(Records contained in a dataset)
- Opening Delimiter -
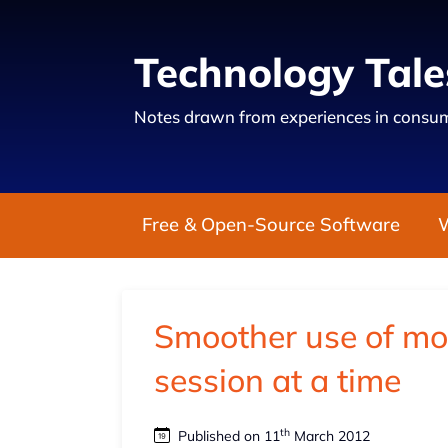
Technology Tale
Notes drawn from experiences in consum
Free & Open-Source Software
Smoother use of m
session at a time
th
Published on 11
March 2012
- Closing Delimiter -
- PROBLEM
Only this range is to be output: the line that contains "Notes drawn from experiences in consum" through the last line of the records above, both inclusive.

- ANSWER BOX
Notes drawn from experiences in consum
Free & Open-Source Software
Smoother use of m
session at a time
th
Published on 11
March 2012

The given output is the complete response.